3) Die Information nach Abs. 1 kann unterbleiben, wenn:
- a) die personenbezogenen Daten nicht beim betroffenen Drittstaatsangehörigen erhoben wurden und die Information der betroffenen Person unmöglich ist oder unverhältnismässigen Aufwand erfordert;
- b) der betroffene Drittstaatsangehörige bereits über die Informationen verfügt; oder
- c) eine Einschränkung des Rechts auf Information nach Art. 23 der Verordnung (EU) 2016/679 vorgesehen ist.
VII. Schlussbestimmungen
Art. 32
Aufhebung bisherigen Rechts
Die Verordnung vom 15. März 2011 über das Schengener Informationssystem (SIS) und das SIRENE-Büro (Nationale SIS-Verordnung; N-SIS-V), LGBl. 2011 Nr. 140, in der geltenden Fassung, wird aufgehoben.
Art. 33
Inkrafttreten
Diese Verordnung tritt am Tag nach der Kundmachung in Kraft und findet erstmals im Zeitpunkt der Inbetriebnahme des Schengener Informationssystems nach Massgabe von Art. 79 Abs. 2 der Verordnung (EU) 2018/1862 Anwendung.
Anhang
Zugriff der Landespolizei auf Daten aus den automatisierten Registern des Ausländer- und Passamtes
Fürstliche Regierung: gez.

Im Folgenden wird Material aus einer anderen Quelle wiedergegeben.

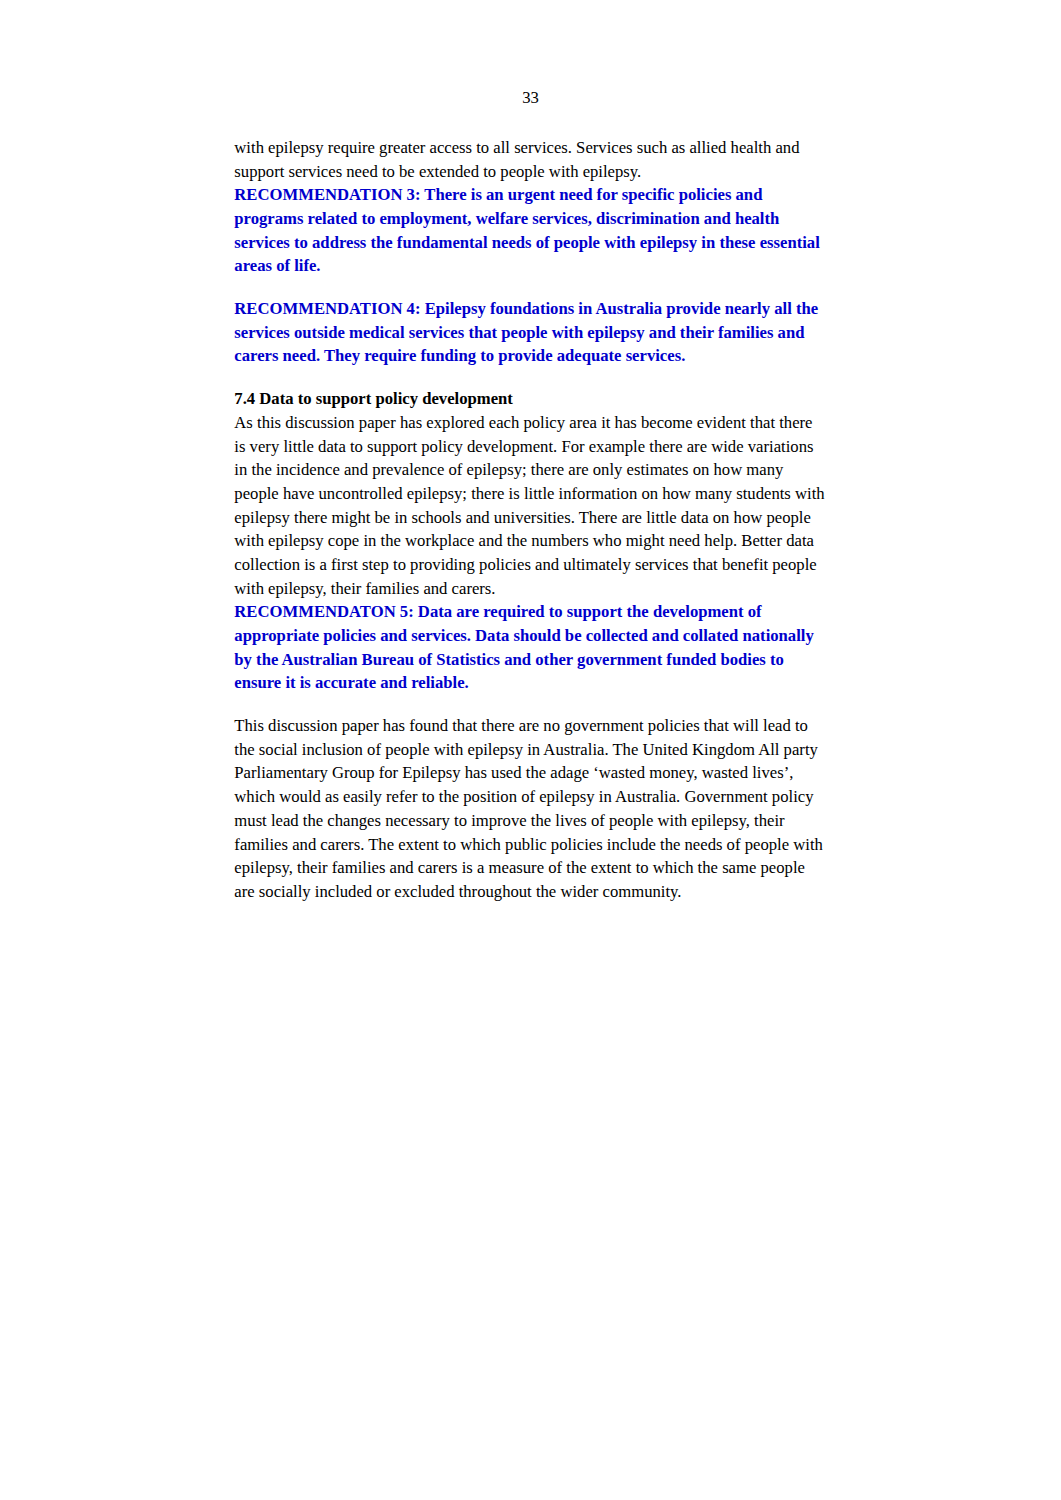33
with epilepsy require greater access to all services. Services such as allied health and support services need to be extended to people with epilepsy.
RECOMMENDATION 3: There is an urgent need for specific policies and programs related to employment, welfare services, discrimination and health services to address the fundamental needs of people with epilepsy in these essential areas of life.
RECOMMENDATION 4: Epilepsy foundations in Australia provide nearly all the services outside medical services that people with epilepsy and their families and carers need. They require funding to provide adequate services.
7.4 Data to support policy development
As this discussion paper has explored each policy area it has become evident that there is very little data to support policy development. For example there are wide variations in the incidence and prevalence of epilepsy; there are only estimates on how many people have uncontrolled epilepsy; there is little information on how many students with epilepsy there might be in schools and universities. There are little data on how people with epilepsy cope in the workplace and the numbers who might need help. Better data collection is a first step to providing policies and ultimately services that benefit people with epilepsy, their families and carers.
RECOMMENDATON 5: Data are required to support the development of appropriate policies and services. Data should be collected and collated nationally by the Australian Bureau of Statistics and other government funded bodies to ensure it is accurate and reliable.
This discussion paper has found that there are no government policies that will lead to the social inclusion of people with epilepsy in Australia. The United Kingdom All party Parliamentary Group for Epilepsy has used the adage ‘wasted money, wasted lives’, which would as easily refer to the position of epilepsy in Australia. Government policy must lead the changes necessary to improve the lives of people with epilepsy, their families and carers. The extent to which public policies include the needs of people with epilepsy, their families and carers is a measure of the extent to which the same people are socially included or excluded throughout the wider community.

Dr. Daniel Risch Fürstlicher Regierungschef
(Art. 14 Abs. 3)
Die Landespolizei kann zum Zwecke des Austauschs von Zusatzinformationen im Zusammenhang mit der Ausschreibung von Drittstaatsangehörigen sowie zum Vollzug des Ausländerrechts in einem Abrufverfahren auf folgende Datenfelder der automatisierten Register des Ausländer- und Passamtes zugreifen:
Name
Vorname
Geburtsname
Geburtsdatum
Staatsangehörigkeit
Adresse
Arbeitgeber
Administrativmassnahmen
Gesuchstyp
Gesuchsart/Tatbestand
angesuchter Bewilligungstyp
Entscheid-ID
Entscheidungsart
Entscheidungsträger
Verfahrensgegenstand
Entscheidungsdatum
Zustelldatum
Rechtsmittel ergriffen
Rechtsmittelfrist
Rechtskraft
Ausreisefrist
Einreisesperre bis
Ausreise am
Ausreiseart
Ersatzmassnahme
Einreisesperre aufgehoben am
[^4]: Art. 2 Abs. 1 Bst. c abgeändert durch LGBl. 2025 Nr. 483.
[^5]: Art. 3 abgeändert durch LGBl. 2024 Nr. 472.
[^6]: Art. 27 abgeändert durch LGBl. 2025 Nr. 368.